Dans cette étude, nous nous intéressons à l’œuvre de jeunesse de Hiraoka Kimitake et à la naissance de Mishima Yukio. Après une partie préliminaire dans laquelle nous étudions l’œuvre du poète Hiraoka Kimitake entre 1937 et 1941, nous analysons l’œuvre du romancier, nouvelliste, épistolier et dramaturge Mishima Yukio entre La Forêt en fleurs (1941) et Kantan (1950). Nous nous demandons en quoi cette période est la période de gestation d’une entité à laquelle renvoie le signe Mishima Yukio et qui proclame scandaleusement son désir de vivre ? Autrement dit, en quoi le jeune homme Hiraoka Kimitake, en devenant Mishima Yukio, l’auteur de l’œuvre, se fait-il « autre qu’il n’était auparavant » (Starobinski) à travers l’expérience de la Modernité et plus particulièrement à travers l’intériorisation et la mise en œuvre du concept d’ironie que lui fournit l’École Romantique Japonaise ? Nous montrons que Hiraoka Kimitake devient Mishima Yukio à travers la redécouverte de la notion d’ironie dont l’École Romantique Japonaise a véhiculé une conception pervertie, lyrique, passéiste et pessimiste. Après avoir fait sien le concept d’ironie développé par l’École Romantique Japonaise, l’écrivain le renouvelle en revenant à l’origine du concept, c’est-à-dire en réactivant l’ironie socratique, fondamentalement optimiste et futuriste, mais supposant une certaine violence. Cette ironie joyeuse et brutale, ce « gai savoir », qui s’appuie sur une conception cyclique du temps, sur un certain « éternel retour », est le fondement existentiel de la littérature de Hiraoka Kimitake dont le pseudonyme Mishima Yukio traduit la disparition.
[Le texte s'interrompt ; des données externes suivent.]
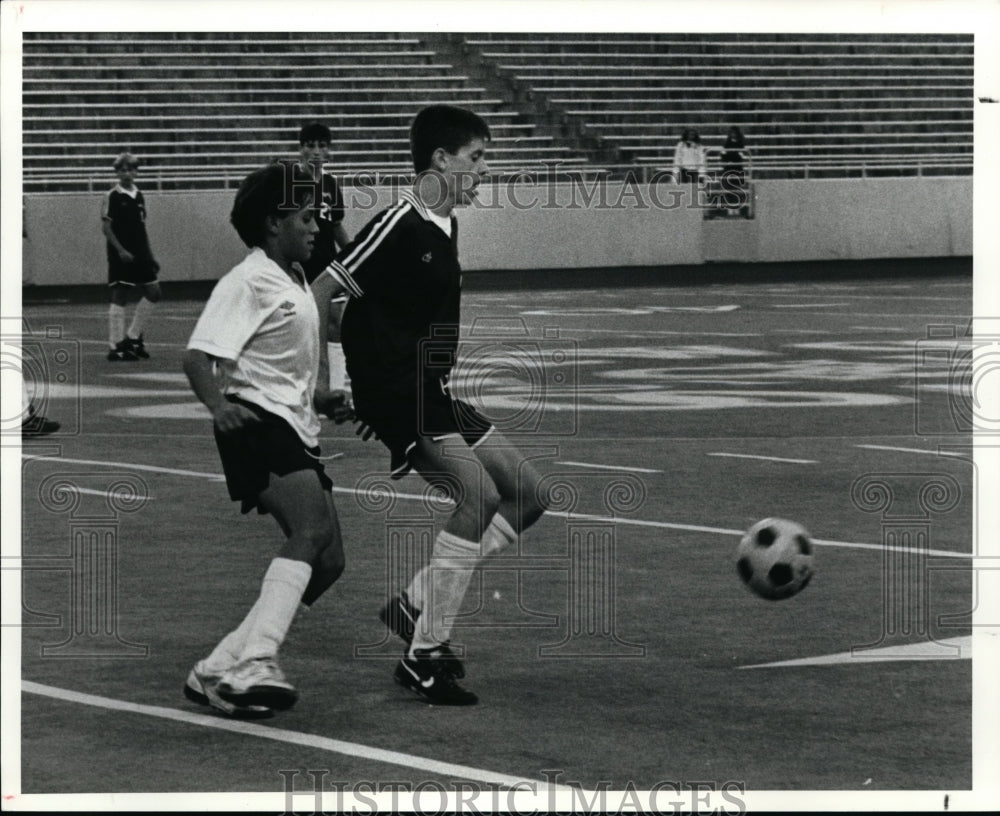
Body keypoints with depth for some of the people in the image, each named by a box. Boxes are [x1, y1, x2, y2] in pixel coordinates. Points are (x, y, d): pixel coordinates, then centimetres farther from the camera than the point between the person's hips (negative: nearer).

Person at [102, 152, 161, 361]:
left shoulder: (139, 195, 12)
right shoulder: (112, 196, -6)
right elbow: (106, 226, -9)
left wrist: (149, 255, 15)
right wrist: (120, 250, -18)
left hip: (140, 254, 7)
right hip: (121, 255, -7)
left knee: (153, 292, 3)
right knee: (119, 297, -5)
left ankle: (133, 337, 13)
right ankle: (115, 346, -2)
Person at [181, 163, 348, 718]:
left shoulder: (297, 282, 19)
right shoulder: (249, 282, -9)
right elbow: (199, 358, -19)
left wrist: (323, 401, 41)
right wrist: (220, 406, -34)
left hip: (296, 433, 10)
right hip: (257, 424, -10)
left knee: (328, 562, 4)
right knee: (312, 531, -30)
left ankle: (220, 671, 6)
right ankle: (254, 666, -42)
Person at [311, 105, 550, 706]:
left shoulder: (447, 227, 13)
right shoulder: (398, 226, -15)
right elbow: (320, 296, -14)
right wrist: (321, 383, -15)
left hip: (433, 392, 10)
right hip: (394, 390, -10)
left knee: (528, 494, 7)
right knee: (478, 495, -22)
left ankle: (417, 605, 8)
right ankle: (425, 656, -17)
We study the early Hiraoka Kimitake and the nascency of Mishima Yukio. After we study the work of poet Hiraoka Kimitake between 1937 and 1941, we analyze the work of the novelist, short novelist, letter-writer and playwright Mishima Yukio during the period 1941-1950. We are particulary interested in the period that separates “The Forest in Bloom (1941)” and “Kantan (1950).” We wonder how the period between the short novel The Forest in Bloom and the Kantan drama is the gestation period of an entity to which the sign Mishima refers and which scandalously proclaims its desire to live. In other words, how does the young man Hiraoka Kimitake, becoming Mishima Yukio, the author of the work, become "other than he was before" (Starobinski) through the experience of the Modernity and especially through the maturation and internalization of the concept of irony provided by the Japanese Romantic School? We show that Hiraoka Kimitake becomes Mishima Yukio through the rediscovery of the notion of irony of which the Japanese Romantic School has conveyed a perverted, lyrical, backward and pessimistic conception. After having adopted the concept of irony developed by the Japanese Romantic School, the writer renews it by returning to the origin of the concept, that is to say by renewing the concept of Socratic Irony, fundamentally optimistic, and futuristic, but underlying some violence. This joyous and brutal irony; this "gay knowledge", which is based on a cyclical conception of time, on a certain "eternal return", is the existential foundation of the literature of Hiraoka Kimitake whose pseudonym Mishima Yukio represents the disappearance.

Mots-clés : Mishima Yukio, Hiraoka Kimitake, lyrisme, ironie, littérature, Japon, poésie, théâtre, modernité, nô, Romantisme

Keywords : Mishima Yukio, Hiraoka Kimitake, lyricism, irony, literature, Japan, poetry, theater, modernity, noh, Romanticism


Directeur(trice) de thèse : Pierre SERVET

Membres du jury :
- Madame Claire DODANE, Professeure des universités, Université Jean Moulin Lyon 3,
- Mme Anne BAYARD-SAKAI, Professeure des universités, Institut national des langues et civilisations orientales Paris,
- M. Emmanuel LOZERAND, Professeur des universités, Institut national des langues et civilisations orientale Paris,
- M. Thomas GARCIN, Maitre de conférences, Université Paris Diderot,
- M. Marx WILLIAM, Professeur des universités, Université Paris Nanterre.